The percentage inappropriate prescriptions actually fell slightly in the early months of the pandemic, when far fewer people sought medical care for infectious or non-infectious reasons, the new research shows. But this trend was soon reversed.

The study, published in the journal Clinical Infectious Diseases by a team from the University of Michigan, Northwestern University and Boston Medical Center, is based on data from more than 37.5 million children and adults covered by private insurance or Medicare Advantage plans from 2017 to 2021. Patients received antibiotic prescriptions from both in-person and telehealth visits.

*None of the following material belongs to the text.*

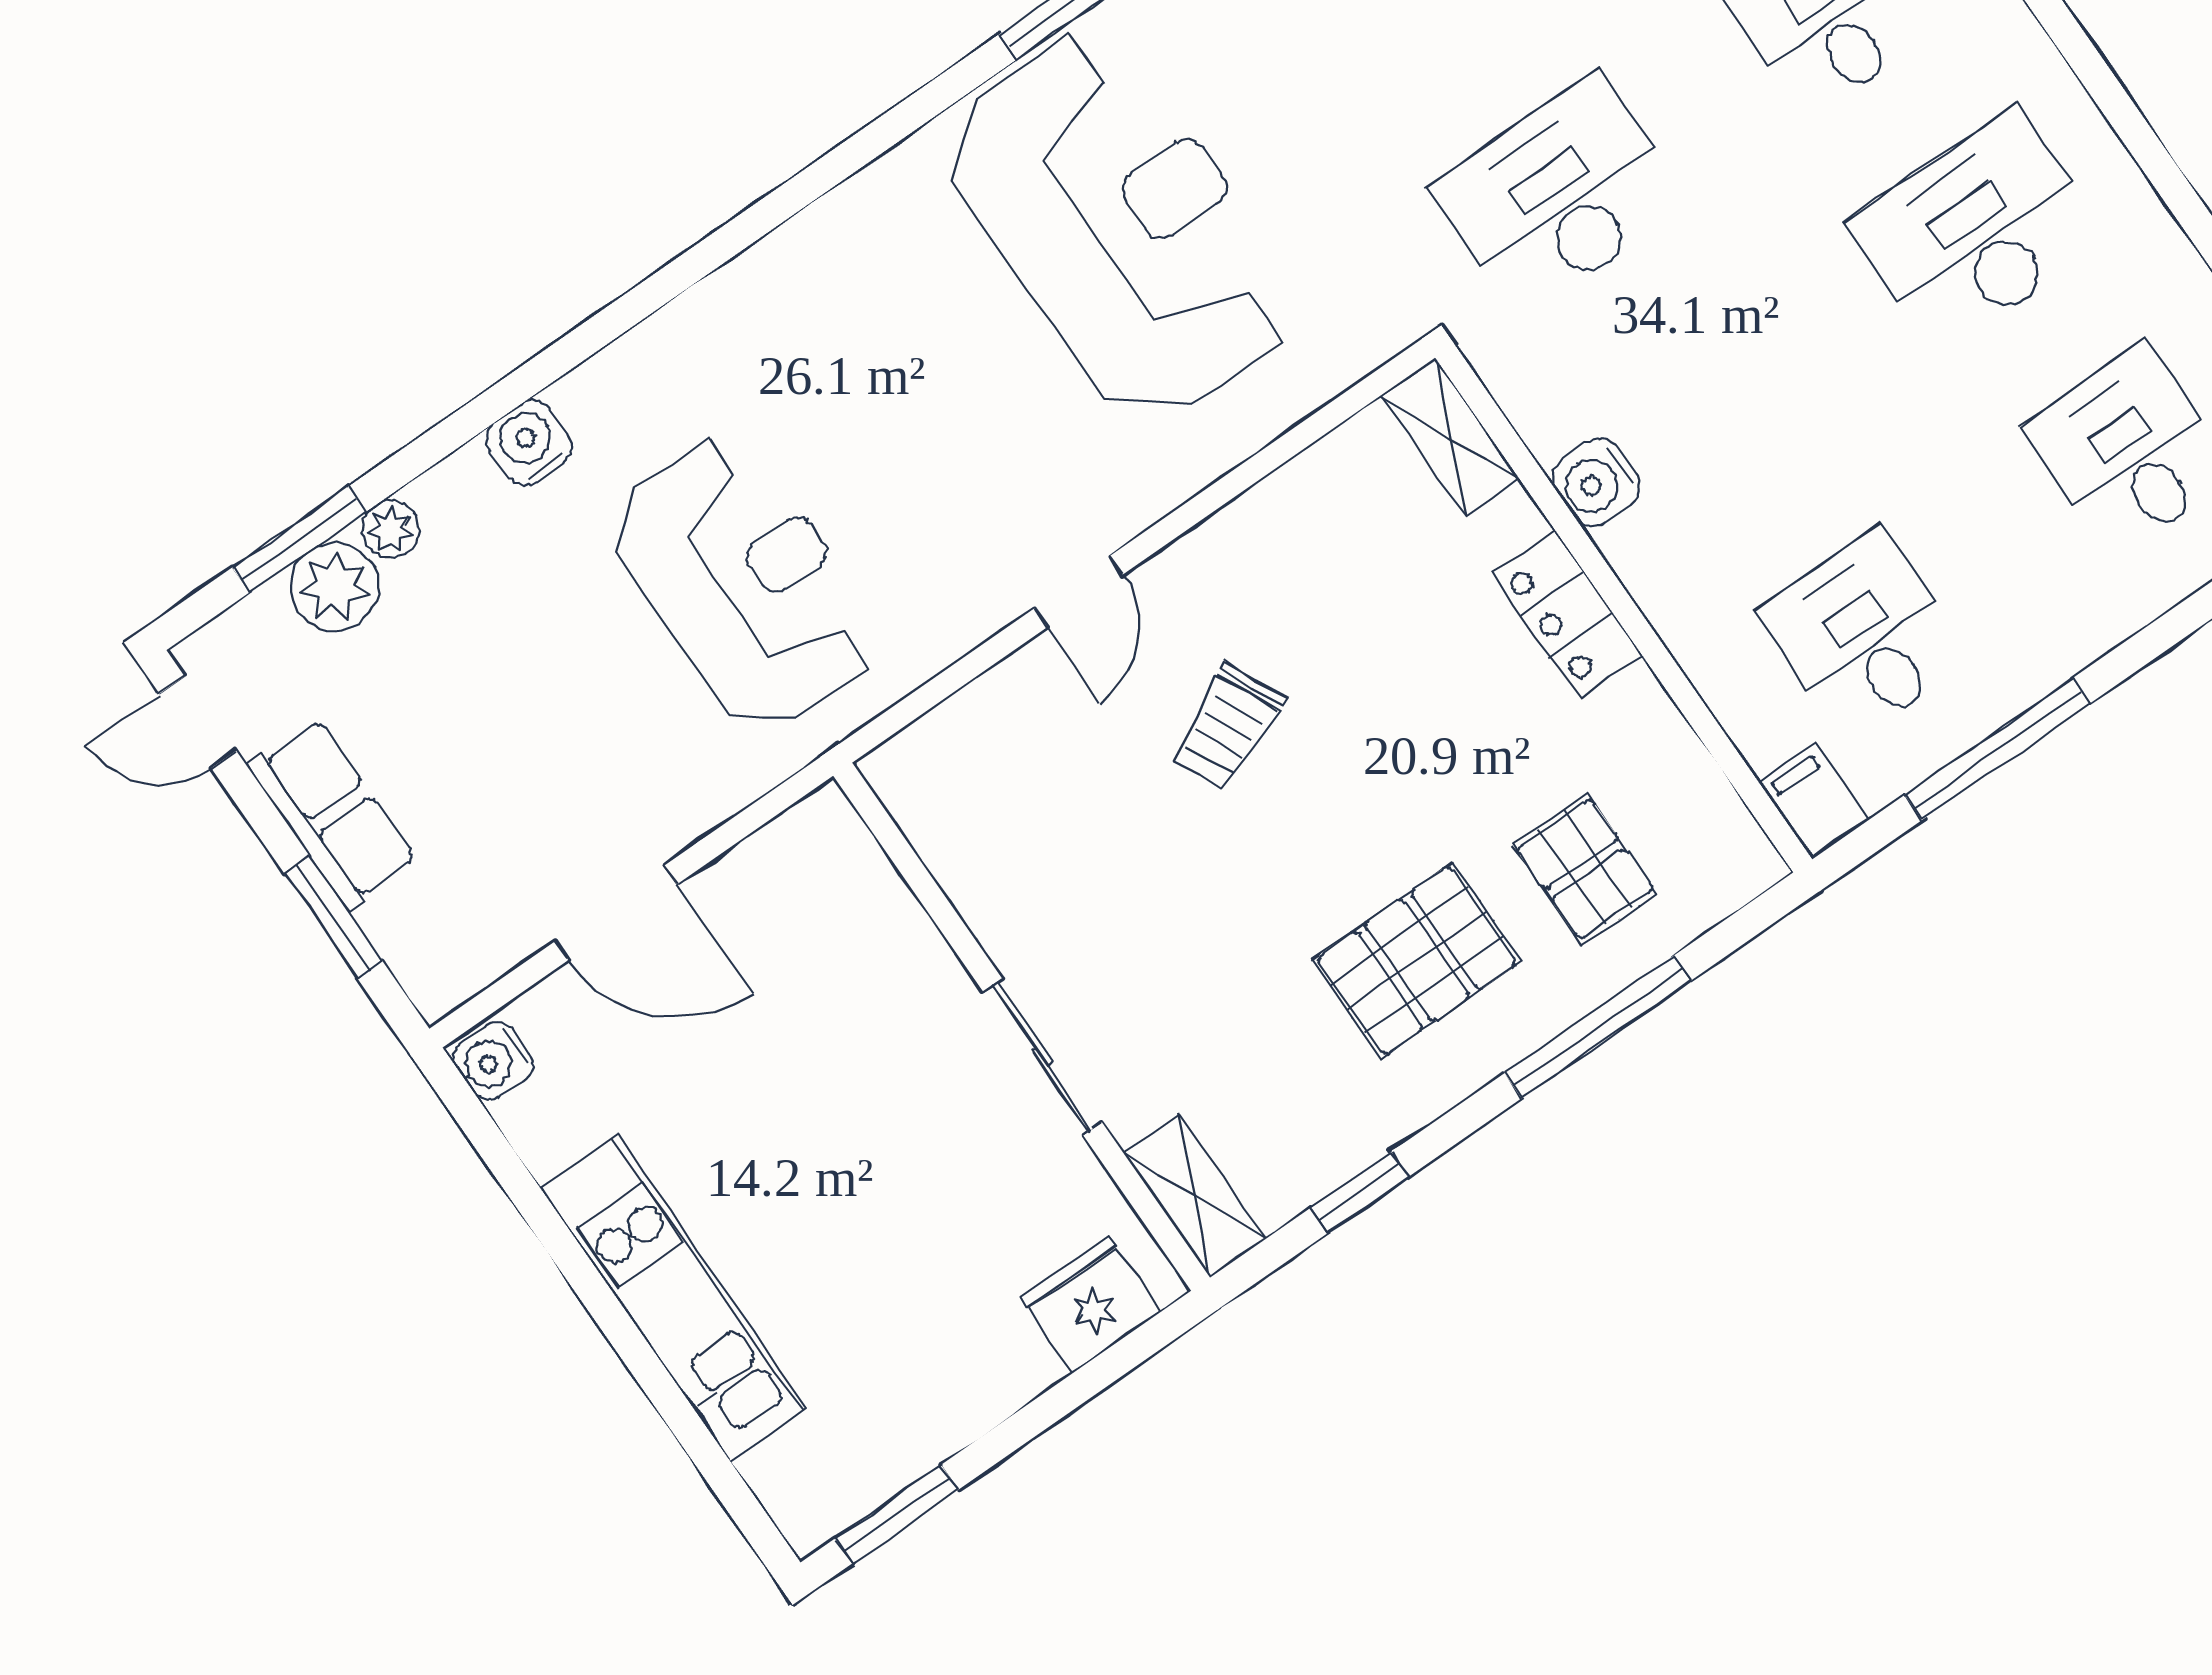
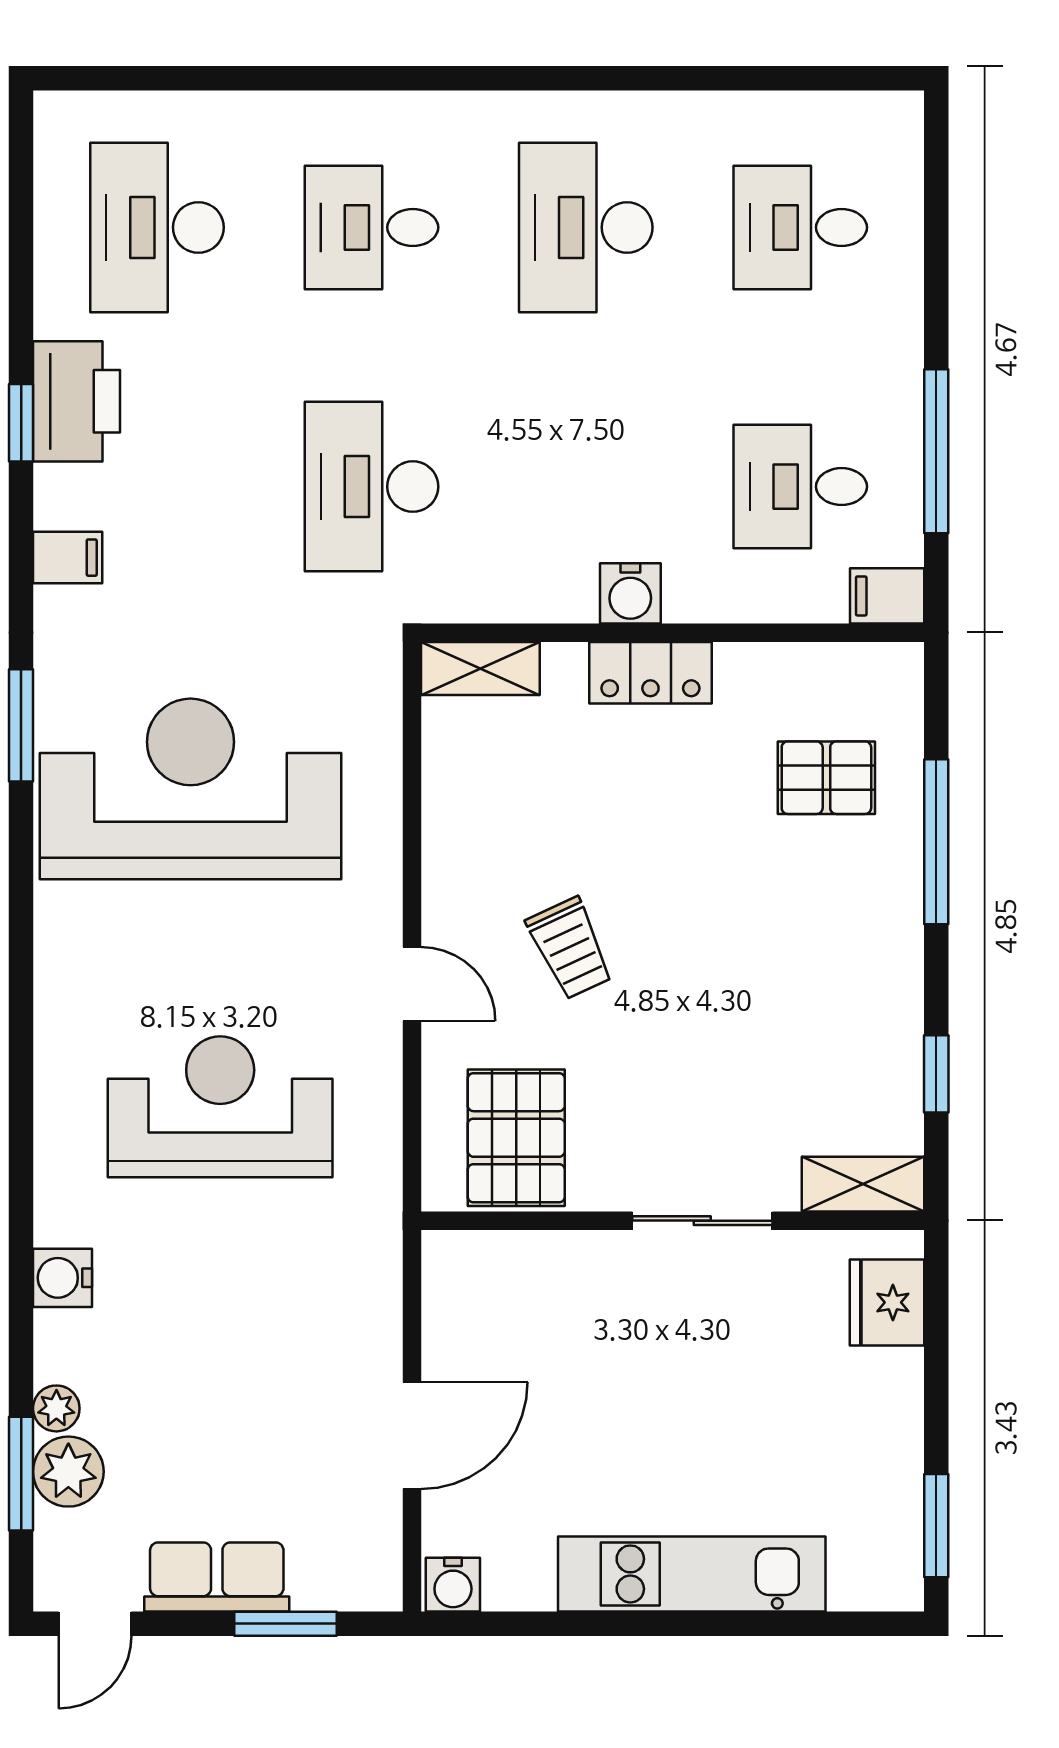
water cooler: (1596, 482) -> (630, 593), moved
reception desk: (745, 584) -> (220, 1107), moved
pallet: (1417, 960) -> (516, 1138), moved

The team looked back at any new diagnosis given to each patient on the day they received a prescribed antibiotic or in the three days before getting the prescription. If none of these diagnoses justified the use of antibiotics, they classified the prescription as inappropriate.

Key findings:

  • In all, 60.6 million antibiotic prescriptions were dispensed in the five years of the study period from January 2017 to December 2021. The share that were inappropriate rose from 25.5% to 27.1% during this period.
  • The proportion of people getting inappropriate antibiotics was 1.7% in December 2019, dipped to 0.9% in April 2020 – largely because fewer people get antibiotics in general – and returned to 1.7% by December 2021.
  • Some groups of people were more likely to receive inappropriate antibiotics. At the end of 2021, 30% of antibiotics for older adults with Medicare Advantage coverage were inappropriate, compared with 26% of antibiotics for adults with private health insurance and 17% of antibiotics for children with private insurance.
  • Among the diagnoses listed for people who received antibiotics for inappropriate reasons, “contact with and suspected exposure to COVID-19” was one of top two most common reasons from March 2020 through December 2021. There is no evidence that taking antibiotics after an exposure can reduce risk of developing COVID-19.
  • Of all the inappropriately prescribed antibiotics dispensed in the last half of 2021, 15% were for a COVID-19 infection. And COVID-19 infections accounted for 2% of all antibiotic prescribing – regardless of appropriateness – from March 2020 through December 2021.
  • Telehealth appointments accounted for 9% of all inappropriate antibiotic prescriptions in the latter half of 2021, down somewhat from 2020. There were almost no telehealth-based antibiotic prescriptions before March 2020.
  • For 28% to 32% of the antibiotic prescriptions filled by patients in the study period, there was no diagnosis available to judge appropriateness, potentially because the patient received the prescription at an appointment that didn’t get billed to their insurance, or it was a refill of a past prescription. The percentage was especially high in the first months of the pandemic.
  • 45% of all the patients in the study received antibiotics at least once in the five years, and 13% received them four or more times.